PartiQL combines the following features to provide a living example of how a domain-specific language can be more useful for particle physics than a general-purpose one.

   1. Block structure for named, nested cuts and systematic variations (as in my October 2018 language).
   2. Histograms as side-effects within the block structure (as in October 2018).
   3. Object selection with and without replacement (as in my May 2019 language, but without the pattern-matching).
   4. Identity defined by surrogate keys (as in SQL).
   5. Manipulation in terms of set operations, not functions (as in SQL).
   6. Syntactic macros to avoid repetitive typing (as in May 2019).

As a demonstrator, PartiQL adheres so closely to the idea that everything can be done with set operation that no means of discovering the order of a list is provided.

### Example of PartiQL

Benchmark 8 from the [ADL Usability Benchmarks](https://github.com/iris-hep/adl-benchmarks-index#functionality-benchmarks) provides a good example because it is typical of physics analysis work and would require many loops and constraints in a general purpose programming language:

> "For events with at least three leptons and a same-flavor opposite-sign lepton pair, find the same-flavor opposite-sign lepton pair with the mass closest to 91.2 GeV and plot the pT of the leading other lepton."

(I simplified the quantity to plot—numerical mathematics—because the structure manipulation is the focus of this work.)

In PartiQL, the query becomes:

```
leptons = electrons union muons

cut count(leptons) >= 3 named "three_leptons" {

    Z = electrons as (lep1, lep2) union muons as (lep1, lep2)
            where lep1.charge != lep2.charge
            min by abs(mass(lep1, lep2) - 91.2)

    third = leptons except [Z.lep1, Z.lep2] max by pt

    hist third.pt by regular(100, 0, 250) named "third_pt" titled "Leading other lepton pT"
}
```

We can freely form unions of electron and muon collections because they retain their identities, even when mixed.

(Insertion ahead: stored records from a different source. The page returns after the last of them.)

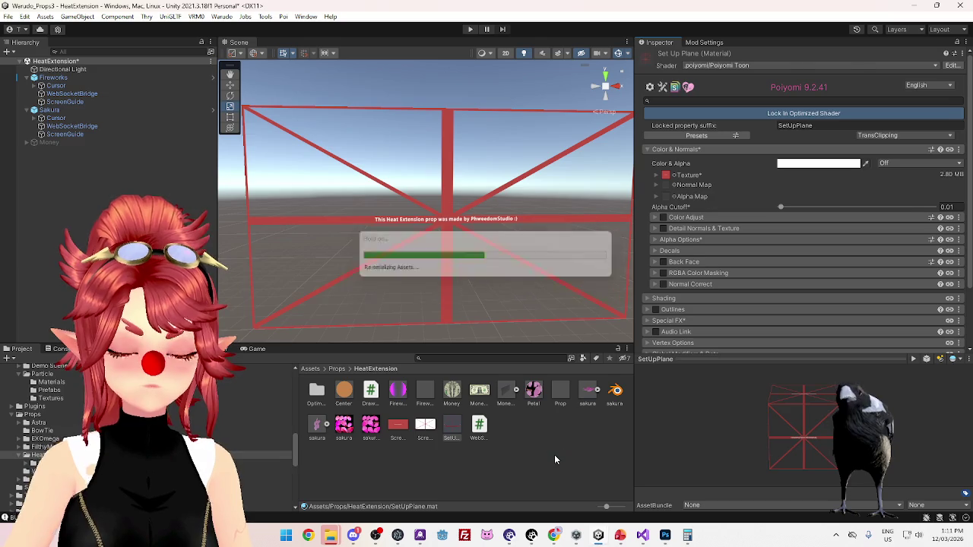
{"action": "left_click", "coordinate": [588, 535]}
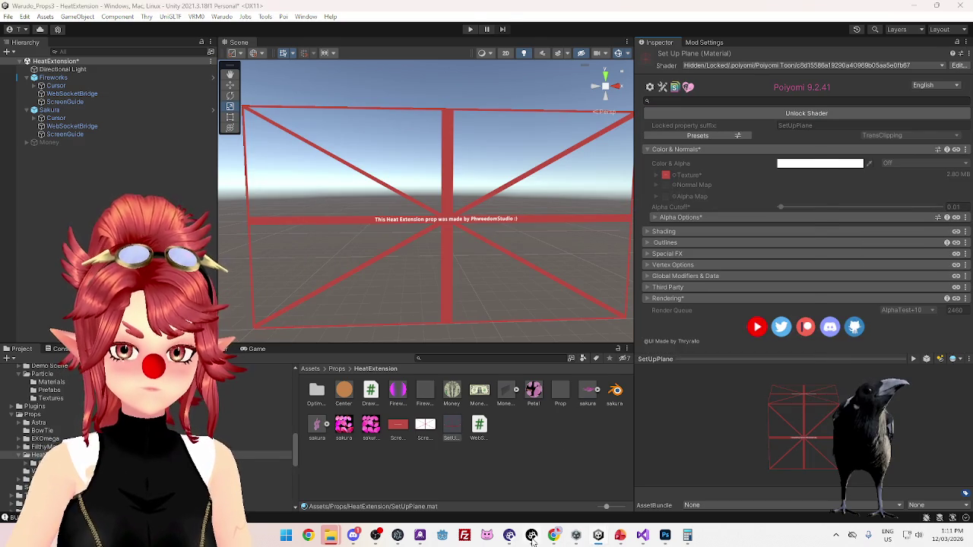
{"action": "left_click", "coordinate": [388, 155]}
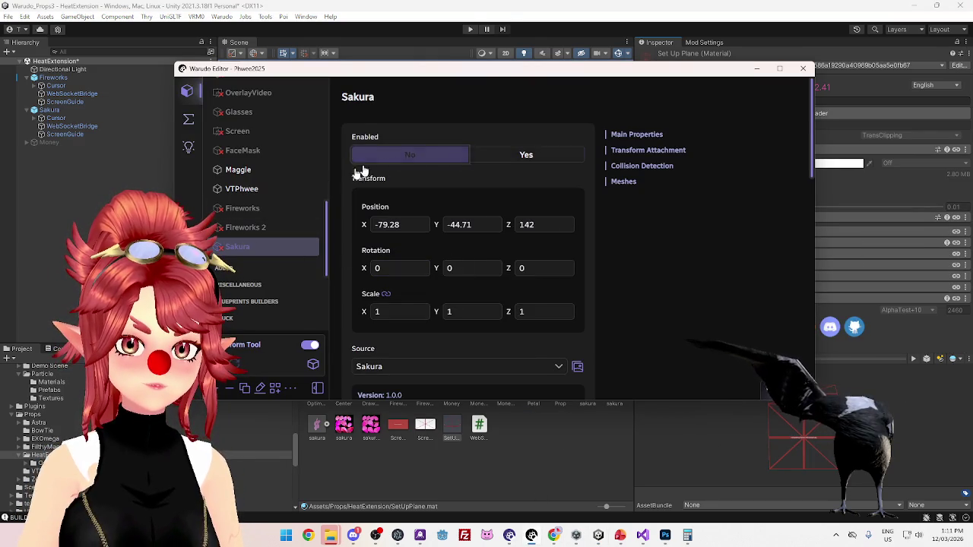
- Enable the Fireworks prop, toggle its ScreenGuide visibility Yes then No, and disable it again
{"action": "left_click", "coordinate": [258, 210]}
{"action": "left_click", "coordinate": [507, 109]}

Pairs `(lep1, lep2)` must be drawn from either the `electrons` or the `muons` (not `leptons`) because we must ensure that `lep1` and `lep2` have the same flavor as each other, but then we can take their union because we don't care what that joint flavor is. The `(lep1, lep2, ...)` syntax performs a self-join without replacement; `electrons as lep1 cross electrons as lep2` would perform a self-join with replacement. The meaning of the `where` and `min by` clauses should be obvious.

Since `Z.lep1` and `Z.lep2` retain their identity and were derived from the same collections as `leptons`, we can perform an `except` (set difference) operation to get the non-Z leptons. The `hist` keyword makes a histogram in the `cut` block that can be retrieved as

```python
histograms["three_leptons/third_pt"]
```

The other notebooks in this directory go into detail about the design and implementation of PartiQL, and are executable so that you can experiment with it.